Another security flaw identified in Microsoft's Internet Explorer 5.5 and 6.0 Web browsers has the potential to give a remote user access to a host computer, according to security company Online Solutions.

The attack exploits Internet Explorer's built-in gopher client. Gopher is a protocol for accessing files over the Internet that has been largely superseded by Web pages.

The gopher code contains an exploitable buffer overflow bug, which a malicious server may use to run arbitrary code on an IE user's system, Online Solutions said.

The attack can be launched via a Web page or an HTML mail message, which redirects the user to a malicious gopher server when the user views them. The exploiter could do anything that a regular user could do on the system - retrieve, install, or remove files, upload and run programs.

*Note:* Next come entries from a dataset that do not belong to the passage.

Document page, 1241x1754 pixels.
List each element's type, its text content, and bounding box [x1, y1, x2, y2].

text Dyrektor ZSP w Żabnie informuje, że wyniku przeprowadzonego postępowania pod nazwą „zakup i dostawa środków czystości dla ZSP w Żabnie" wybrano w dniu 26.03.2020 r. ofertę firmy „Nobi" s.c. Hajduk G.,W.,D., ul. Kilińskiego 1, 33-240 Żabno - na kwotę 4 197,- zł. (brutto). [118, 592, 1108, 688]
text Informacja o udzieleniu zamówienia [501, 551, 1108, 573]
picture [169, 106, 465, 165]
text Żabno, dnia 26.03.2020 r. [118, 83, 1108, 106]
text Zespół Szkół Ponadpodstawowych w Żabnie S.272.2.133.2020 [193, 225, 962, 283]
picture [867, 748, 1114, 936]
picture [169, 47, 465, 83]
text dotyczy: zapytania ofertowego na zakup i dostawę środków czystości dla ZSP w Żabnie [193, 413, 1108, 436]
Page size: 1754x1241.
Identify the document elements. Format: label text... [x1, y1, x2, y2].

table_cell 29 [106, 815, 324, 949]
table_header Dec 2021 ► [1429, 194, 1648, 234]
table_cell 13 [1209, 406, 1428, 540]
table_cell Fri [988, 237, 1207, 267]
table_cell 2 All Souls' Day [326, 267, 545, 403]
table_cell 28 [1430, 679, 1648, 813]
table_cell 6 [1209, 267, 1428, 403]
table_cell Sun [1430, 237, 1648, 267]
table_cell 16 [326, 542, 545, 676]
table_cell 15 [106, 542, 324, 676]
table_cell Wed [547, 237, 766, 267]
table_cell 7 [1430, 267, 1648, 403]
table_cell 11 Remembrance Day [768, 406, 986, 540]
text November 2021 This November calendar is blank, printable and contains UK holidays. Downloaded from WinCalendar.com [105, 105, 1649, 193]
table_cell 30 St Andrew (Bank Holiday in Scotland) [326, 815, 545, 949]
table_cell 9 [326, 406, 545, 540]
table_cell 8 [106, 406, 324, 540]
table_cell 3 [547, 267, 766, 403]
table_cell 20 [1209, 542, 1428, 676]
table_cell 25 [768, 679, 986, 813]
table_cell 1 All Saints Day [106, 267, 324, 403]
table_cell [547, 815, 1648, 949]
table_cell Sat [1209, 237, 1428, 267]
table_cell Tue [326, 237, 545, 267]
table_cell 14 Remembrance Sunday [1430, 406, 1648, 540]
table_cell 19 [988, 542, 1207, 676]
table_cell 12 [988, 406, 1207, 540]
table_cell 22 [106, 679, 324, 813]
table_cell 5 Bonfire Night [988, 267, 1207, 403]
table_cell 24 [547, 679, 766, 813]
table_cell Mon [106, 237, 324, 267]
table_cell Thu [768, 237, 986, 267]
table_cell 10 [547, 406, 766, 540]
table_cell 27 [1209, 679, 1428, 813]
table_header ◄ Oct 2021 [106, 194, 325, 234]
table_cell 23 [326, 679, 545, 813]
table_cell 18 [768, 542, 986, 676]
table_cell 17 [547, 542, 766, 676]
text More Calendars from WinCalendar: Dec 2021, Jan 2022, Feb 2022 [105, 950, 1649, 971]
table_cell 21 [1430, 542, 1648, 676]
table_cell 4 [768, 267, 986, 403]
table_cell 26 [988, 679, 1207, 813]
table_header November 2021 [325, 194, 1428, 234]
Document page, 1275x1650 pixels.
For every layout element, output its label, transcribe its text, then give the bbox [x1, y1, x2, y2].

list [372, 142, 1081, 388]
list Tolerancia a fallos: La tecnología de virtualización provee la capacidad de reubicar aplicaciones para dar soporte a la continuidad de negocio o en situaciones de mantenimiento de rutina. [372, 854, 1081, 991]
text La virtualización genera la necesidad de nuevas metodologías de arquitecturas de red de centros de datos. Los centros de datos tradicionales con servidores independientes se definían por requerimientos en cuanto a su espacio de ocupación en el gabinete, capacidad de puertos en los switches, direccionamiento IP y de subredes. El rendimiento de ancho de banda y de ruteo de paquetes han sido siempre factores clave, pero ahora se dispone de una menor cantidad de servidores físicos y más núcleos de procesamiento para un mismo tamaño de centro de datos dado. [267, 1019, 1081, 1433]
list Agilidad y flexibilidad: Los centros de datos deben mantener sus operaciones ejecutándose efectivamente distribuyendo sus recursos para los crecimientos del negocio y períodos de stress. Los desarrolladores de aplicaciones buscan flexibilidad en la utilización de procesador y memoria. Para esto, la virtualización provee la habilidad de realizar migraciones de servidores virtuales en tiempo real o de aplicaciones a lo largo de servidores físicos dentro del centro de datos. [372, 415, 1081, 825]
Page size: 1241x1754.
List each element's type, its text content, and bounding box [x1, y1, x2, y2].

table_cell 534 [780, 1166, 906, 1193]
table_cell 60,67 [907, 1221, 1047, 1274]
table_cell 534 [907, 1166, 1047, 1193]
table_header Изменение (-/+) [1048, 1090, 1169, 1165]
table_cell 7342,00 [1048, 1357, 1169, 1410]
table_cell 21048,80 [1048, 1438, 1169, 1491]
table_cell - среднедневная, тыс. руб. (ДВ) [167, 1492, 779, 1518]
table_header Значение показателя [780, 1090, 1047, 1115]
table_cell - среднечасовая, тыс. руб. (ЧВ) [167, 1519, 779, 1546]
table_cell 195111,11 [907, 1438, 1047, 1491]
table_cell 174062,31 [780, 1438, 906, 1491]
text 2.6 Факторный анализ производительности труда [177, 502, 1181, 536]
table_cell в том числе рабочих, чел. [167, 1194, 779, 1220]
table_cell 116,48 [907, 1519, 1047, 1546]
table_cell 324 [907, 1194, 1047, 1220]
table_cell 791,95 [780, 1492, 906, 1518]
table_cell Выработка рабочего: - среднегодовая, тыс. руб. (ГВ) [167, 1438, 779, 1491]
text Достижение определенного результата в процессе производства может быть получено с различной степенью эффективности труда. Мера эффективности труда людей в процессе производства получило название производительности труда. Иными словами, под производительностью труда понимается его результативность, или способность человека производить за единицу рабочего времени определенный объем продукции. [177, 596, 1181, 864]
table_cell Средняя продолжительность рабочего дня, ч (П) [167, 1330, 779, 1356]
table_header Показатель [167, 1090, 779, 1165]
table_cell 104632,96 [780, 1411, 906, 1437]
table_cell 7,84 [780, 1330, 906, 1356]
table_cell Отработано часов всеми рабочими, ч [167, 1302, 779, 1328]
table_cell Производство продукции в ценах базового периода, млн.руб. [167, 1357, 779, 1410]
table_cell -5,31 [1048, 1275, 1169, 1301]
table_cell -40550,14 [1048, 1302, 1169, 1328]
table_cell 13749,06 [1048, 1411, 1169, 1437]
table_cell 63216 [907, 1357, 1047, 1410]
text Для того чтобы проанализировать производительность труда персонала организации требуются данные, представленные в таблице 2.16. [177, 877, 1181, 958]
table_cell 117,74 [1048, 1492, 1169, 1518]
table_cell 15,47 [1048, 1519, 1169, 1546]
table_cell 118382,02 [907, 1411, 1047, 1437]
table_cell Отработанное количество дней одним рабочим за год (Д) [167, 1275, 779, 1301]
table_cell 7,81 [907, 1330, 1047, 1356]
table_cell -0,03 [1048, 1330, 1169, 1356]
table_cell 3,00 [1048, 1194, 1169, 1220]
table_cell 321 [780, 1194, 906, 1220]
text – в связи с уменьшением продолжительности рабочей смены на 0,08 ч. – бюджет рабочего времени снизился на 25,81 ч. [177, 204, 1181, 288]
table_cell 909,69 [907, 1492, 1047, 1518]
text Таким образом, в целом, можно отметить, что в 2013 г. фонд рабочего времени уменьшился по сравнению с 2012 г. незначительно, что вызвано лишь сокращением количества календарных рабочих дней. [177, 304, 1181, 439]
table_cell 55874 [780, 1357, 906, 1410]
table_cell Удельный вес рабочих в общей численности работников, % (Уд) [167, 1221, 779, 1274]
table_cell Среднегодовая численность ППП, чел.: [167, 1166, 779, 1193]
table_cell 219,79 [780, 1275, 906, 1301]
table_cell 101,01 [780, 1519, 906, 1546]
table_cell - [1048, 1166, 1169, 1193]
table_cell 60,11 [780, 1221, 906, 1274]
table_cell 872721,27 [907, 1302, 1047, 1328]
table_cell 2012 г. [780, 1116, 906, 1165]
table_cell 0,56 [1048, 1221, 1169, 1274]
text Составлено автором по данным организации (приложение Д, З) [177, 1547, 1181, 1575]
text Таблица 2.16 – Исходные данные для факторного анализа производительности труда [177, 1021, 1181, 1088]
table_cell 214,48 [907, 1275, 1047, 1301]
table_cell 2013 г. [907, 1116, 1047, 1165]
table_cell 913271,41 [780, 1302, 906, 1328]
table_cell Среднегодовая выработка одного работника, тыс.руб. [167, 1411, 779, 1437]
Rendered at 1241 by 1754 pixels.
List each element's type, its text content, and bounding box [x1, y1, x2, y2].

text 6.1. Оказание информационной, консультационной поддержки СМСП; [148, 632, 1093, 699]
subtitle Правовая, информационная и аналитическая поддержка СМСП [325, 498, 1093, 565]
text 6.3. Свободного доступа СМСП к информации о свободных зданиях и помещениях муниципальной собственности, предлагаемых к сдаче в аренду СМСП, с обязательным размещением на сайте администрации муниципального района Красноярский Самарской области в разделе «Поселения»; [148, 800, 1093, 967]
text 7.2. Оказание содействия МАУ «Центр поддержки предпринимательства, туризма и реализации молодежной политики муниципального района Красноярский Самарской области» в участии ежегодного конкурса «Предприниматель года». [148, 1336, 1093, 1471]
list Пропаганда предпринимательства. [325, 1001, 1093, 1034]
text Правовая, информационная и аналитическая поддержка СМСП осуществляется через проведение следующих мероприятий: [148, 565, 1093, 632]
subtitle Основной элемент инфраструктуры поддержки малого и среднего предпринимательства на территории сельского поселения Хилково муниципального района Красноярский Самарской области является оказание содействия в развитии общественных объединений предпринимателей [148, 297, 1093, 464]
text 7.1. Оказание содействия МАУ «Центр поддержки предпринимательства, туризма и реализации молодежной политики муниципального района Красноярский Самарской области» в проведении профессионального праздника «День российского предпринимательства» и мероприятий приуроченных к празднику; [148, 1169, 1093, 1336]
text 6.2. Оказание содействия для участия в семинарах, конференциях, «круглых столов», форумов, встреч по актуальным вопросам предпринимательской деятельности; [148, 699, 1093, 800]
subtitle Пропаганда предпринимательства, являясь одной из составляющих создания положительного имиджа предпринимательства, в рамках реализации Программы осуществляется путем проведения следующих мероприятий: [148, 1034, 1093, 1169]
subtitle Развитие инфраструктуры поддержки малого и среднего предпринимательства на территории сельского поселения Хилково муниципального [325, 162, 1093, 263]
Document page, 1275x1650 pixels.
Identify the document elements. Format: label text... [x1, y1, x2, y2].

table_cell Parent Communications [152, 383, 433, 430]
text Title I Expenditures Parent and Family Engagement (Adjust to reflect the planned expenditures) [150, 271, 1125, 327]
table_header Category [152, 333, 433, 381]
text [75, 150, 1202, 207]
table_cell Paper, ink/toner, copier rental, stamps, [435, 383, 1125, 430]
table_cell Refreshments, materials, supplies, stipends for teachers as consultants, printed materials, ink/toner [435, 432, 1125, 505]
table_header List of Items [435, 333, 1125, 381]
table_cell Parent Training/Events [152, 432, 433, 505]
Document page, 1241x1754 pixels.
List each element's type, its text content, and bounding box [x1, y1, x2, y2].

IE users can protect themselves from the flaw by disabling the gopher protocol and, since very few gopher servers still exist on the Internet today, this is unlikely to cause operational problems, the company said.

Online Solutions said it had informed Microsoft of the vulnerability on 20 May and that Microsoft has indicated it is working on a patch.

Until a patch is released, Online Solutions suggests users follow a simple way to disable processing and displaying gopher pages by defining a non-functional gopher proxy in Internet Options.

Users should; select Tools -> Internet options -> Connections; click on "LAN settings"; check "Use a proxy server for your LAN"; click on "Advanced..."; in this area where users can define proxy servers to be used with different protocols, go to the Gopher text field and enter "localhost", and "1" in the port text field.

This will stop Internet Explorer from fetching any gopher documents, the company said.